JOBS:
• 1. Repeat the excerpt on children's adventure stories word for word, from "The character of" up to and including "World War settings.".
• 2. Pick out each line of the records that contains the string "FACE", and treat uppercase and lowercase as different.

SUPPLIED TEXT:
%%

International Companion Encyclopedia of Children’s Literature

(Marvins-Underground-K-12) #1

The character of realistic contemporary adventure stories has also changed
dramatically since the Second World War, for when total war came to involve women and
children at home as well as men at the front, children were quite likely to become
involved in dangerous events. Ian Serraillier’s The Silver Sword (1956) about the journey
of a group of Polish children through war-torn Europe was an early example, and other
writers such as Jill Paton Walsh and Robert Westall (1929–1993) have also produced
successful stories with Second World War settings.
As society has changed since the war, and adult fiction begun to deal with sex and
violence more explicitly, so, too, have children’s books, narrowing the gap between
‘teenage’ and adult novels particularly. Authors such as Bernard Ashley and Farrukh
Dhondy have dealt with racism in their stories, and children’s writers have also begun to
deal with issues involving the Third World and problems such as terrorism. Gillian
Cross has used the traditional framework of an explorer’s search for a lost Aztec city in
Bolivia to discuss the values of so-called ‘primitive’ people in her Born of the Sun (1983),
for example, while in AK (1990) Peter Dickinson takes us inside the mind of a child
guerrilla struggling to live in a country, once part of the British Empire, but now torn
apart by civil war.
The flying stories of the 1930s, which replaced the sea stories of the previous century
have now been replaced by tales of space travel set in the future. Although the use of the
folk-tale formula, with a fearless young hero and the successful fulfilment of a
hazardous quest has almost disappeared from other adventure stories, being replaced
by increasing social realism and psychological doubt, this pattern can still be found in
much science fiction. Douglas Hill’s Planet of the Warlord (1981), for instance, describes
the hero’s journey, with a female companion, in a spaceship across the galaxy, to find
and destroy the warlord who annihilated his own planet.

%%

DATA FOR THE TASK:
%%

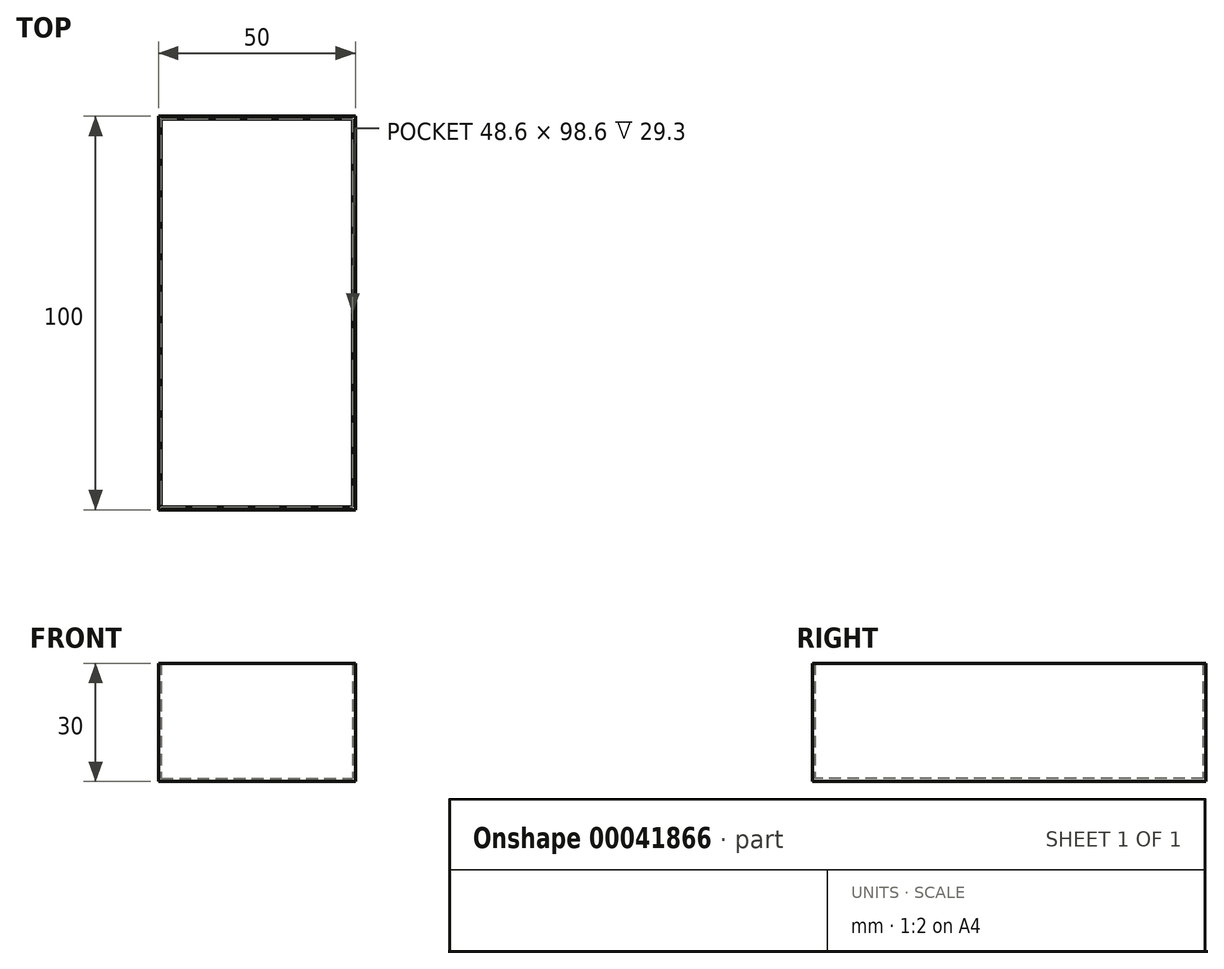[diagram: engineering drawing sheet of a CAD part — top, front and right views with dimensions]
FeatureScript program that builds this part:
annotation { "Feature Type Name" : "Feature", "Feature Type Description" : "" }
export const myFeature = defineFeature(function(context is Context, id is Id, definition is map)
    precondition{}
    {
        {
            var Q0;
            Q0=qCreatedBy(makeId("Top.planeOp"),FACE);
            var sketch = newSketch(context, id + "F0", { "sketchPlane" : qUnion([Q0])});
            skLineSegment(sketch, "E0.bottom", {"start": v(-49.13, 49.46) * mm, "end": v(0.87, 49.46) * mm});
            skLineSegment(sketch, "E0.top", {"start": v(-49.13, -50.54) * mm, "end": v(0.87, -50.54) * mm});
            skLineSegment(sketch, "E0.left", {"start": v(-49.13, 49.46) * mm, "end": v(-49.13, -50.54) * mm});
            skLineSegment(sketch, "E0.right", {"start": v(0.87, 49.46) * mm, "end": v(0.87, -50.54) * mm});
            skSolve(sketch);
        }
        {
            var Q0;
            Q0=qSketchRegion(id+"F0",true);
            extrude(context, id + "F1", {"entities" : qUnion([Q0]), "depth" : 30 * mm});
        }
        {
            var Q0;
            Q0=makeQuery(id+"F1.opExtrude","CAP_FACE",FACE,{"disambiguationData":[OSD([sQuery(id+"F0.wireOp",EDGE,"E0.bottom"),sQuery(id+"F0.wireOp",EDGE,"E0.top"),sQuery(id+"F0.wireOp",EDGE,"E0.left"),sQuery(id+"F0.wireOp",EDGE,"E0.right")])],"isStart":false});
            shell(context, id + "F2", {"entities" : qUnion([Q0]), "thickness" : 0.7 * mm});
        }
    });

%%

SOLUTIONS TO THE EXERCISE:
• 1.
The character of realistic contemporary adventure stories has also changed
dramatically since the Second World War, for when total war came to involve women and
children at home as well as men at the front, children were quite likely to become
involved in dangerous events. Ian Serraillier’s The Silver Sword (1956) about the journey
of a group of Polish children through war-torn Europe was an early example, and other
writers such as Jill Paton Walsh and Robert Westall (1929–1993) have also produced
successful stories with Second World War settings.

• 2.
            Q0=qCreatedBy(makeId("Top.planeOp"),FACE);
            Q0=makeQuery(id+"F1.opExtrude","CAP_FACE",FACE,{"disambiguationData":[OSD([sQuery(id+"F0.wireOp",EDGE,"E0.bottom"),sQuery(id+"F0.wireOp",EDGE,"E0.top"),sQuery(id+"F0.wireOp",EDGE,"E0.left"),sQuery(id+"F0.wireOp",EDGE,"E0.right")])],"isStart":false});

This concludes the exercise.